Trident Juncture, come espressamente dichiarato per bocca del Comando generale dell’Alleanza
Atlantica, sarà “la più grande esercitazione NATO dalla fine della Guerra
fredda ad oggi” e interesserà un’area geografica imponente, compresa tra il nord
America, l’Oceano Atlantico, il Mediterraneo e i poligoni di guerra di Spagna,
Portogallo, Italia, Belgio, Germania, Olanda e Norvegia. “L’esercitazione
– ha spiegato il sottosegretario Alfano - effettuata con cadenza triennale,
ogni volta con denominazione e luoghi di svolgimento diversi, costituisce un
momento di coesione fondamentale e irrinunciabile per mantenere e,
possibilmente, incrementare, l’interoperabilità tra i 28 Paesi dell’Alleanza e
con i Partners.
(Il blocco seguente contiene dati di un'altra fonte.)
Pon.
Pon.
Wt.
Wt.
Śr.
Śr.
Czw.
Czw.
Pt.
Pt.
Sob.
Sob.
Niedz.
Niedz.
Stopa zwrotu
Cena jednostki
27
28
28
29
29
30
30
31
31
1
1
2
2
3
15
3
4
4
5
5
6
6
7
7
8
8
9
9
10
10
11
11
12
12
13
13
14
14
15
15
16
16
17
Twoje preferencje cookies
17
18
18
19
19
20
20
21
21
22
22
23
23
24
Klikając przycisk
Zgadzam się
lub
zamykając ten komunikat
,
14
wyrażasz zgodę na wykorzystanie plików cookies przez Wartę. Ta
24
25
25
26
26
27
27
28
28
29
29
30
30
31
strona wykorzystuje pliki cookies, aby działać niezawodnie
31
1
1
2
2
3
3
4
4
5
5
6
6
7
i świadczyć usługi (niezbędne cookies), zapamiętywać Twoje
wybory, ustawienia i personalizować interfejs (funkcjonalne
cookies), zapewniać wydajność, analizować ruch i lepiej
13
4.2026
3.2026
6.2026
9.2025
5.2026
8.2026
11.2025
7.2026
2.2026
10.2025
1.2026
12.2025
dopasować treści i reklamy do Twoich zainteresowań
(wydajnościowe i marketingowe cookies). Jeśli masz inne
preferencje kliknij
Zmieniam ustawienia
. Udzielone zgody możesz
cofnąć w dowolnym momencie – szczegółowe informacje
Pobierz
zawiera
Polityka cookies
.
Quest’anno la sua valenza è di particolare importanza poiché
rappresenta un tangibile segno di attenzione dell’Alleanza Atlantica verso i
rischi presenti nell’area mediterranea ed è finalizzata, infine, a dimostrare
la volontà collettiva di garantire una più ampia cornice di sicurezza ai Paesi
del cosiddetto fianco Sud”.
Sempre secondo il governo, “a livello nazionale, il
coinvolgimento prevede l’invio di elementi dell’Esercito in Spagna, Portogallo
e a Capo Teulada, di assetti aerei dell’Aeronautica presso le basi di Trapani,
Decimomannu, Pratica di Mare, Pisa, Amendola e Sigonella, mentre per la Marina
Militare saranno presenti assetti navali inclusi nell’esercitazione nazionale Mare Aperto, collegata alla Trident Juncture
2015”. I giochi di guerra vedranno pure
il coinvolgimento del Comando integrato della componente aerea (Joint
Force Air Component Command - JFACC) dell’Aeronautica militare di
Poggio Renatico (Ferrara), l’installazione che più di tutte ha
assunto un ruolo strategico chiave nella gestione delle operazioni aeree e di
controllo radar dell’Alleanza atlantica.
Trident Juncture 2015 sarà guidata dal Joint Task Force Command (JFC) di Brunssum
(Olanda) e vedrà complessivamente la partecipazione di 36.000 militari, quasi duecento
tra cacciabombardieri, aerei-spia e grandi velivoli cargo e una sessantina di unità
navali di superficie e sottomarini. “Trident
Juncture è finalizzata all’addestramento e alla verifica delle capacità dei
suoi assetti aerei, terrestri, navali e delle forze speciali, nell’ambito di
una forza ad elevata prontezza d’impiego e tecnologicamente avanzata, da
utilizzare rapidamente ovunque sia necessario”, spiegano i vertici militari
dell’Alleanza. “L’esercitazione
simula uno scenario adattato alle nuove minacce, come la cyberwar e la guerra
asimmetrica e rappresenta, inoltre, per gli alleati ed i partner, l’occasione
per migliorare l’interoperabilità della NATO in un ambiente complesso ad alta
conflittualità”.
Trentatre
le nazioni presenti (i 28 membri NATO più 5 partner internazionali) e, in
qualità di osservatori, dodici tra le
maggiori organizzazioni internazionali, agenzie di cooperazione e Ong. La presenza
delle maggiori istituzioni internazionali e di alcune organizzazioni non
governative è stata fortemente voluta dai vertici alleati in vista dell’elaborazione
delle nuove strategie militari globali. Il 15 luglio scorso, nel corso della
conferenza stampa di presentazione dell’edizione 2015 di Trident Juncture, il generale Hans-Lothar Domröse ha fatto esplicito
riferimento alla necessità che “attori militari e non-militari lavorino insieme,
cercando di vincere la pace”. Come
segnalato dal Comitato sardo No basi che
ha programmato una serie di iniziative contro la mega esercitazione NATO, nella
prima brochure ufficiale di Trident
Juncture 2015 si poteva leggere che “l’obiettivo di ottenere la partecipazione
di organizzazioni internazionali/ONG/Organizzazioni Governative serve a
migliorare la capacità della NATO di interagire con i principali attori civili”.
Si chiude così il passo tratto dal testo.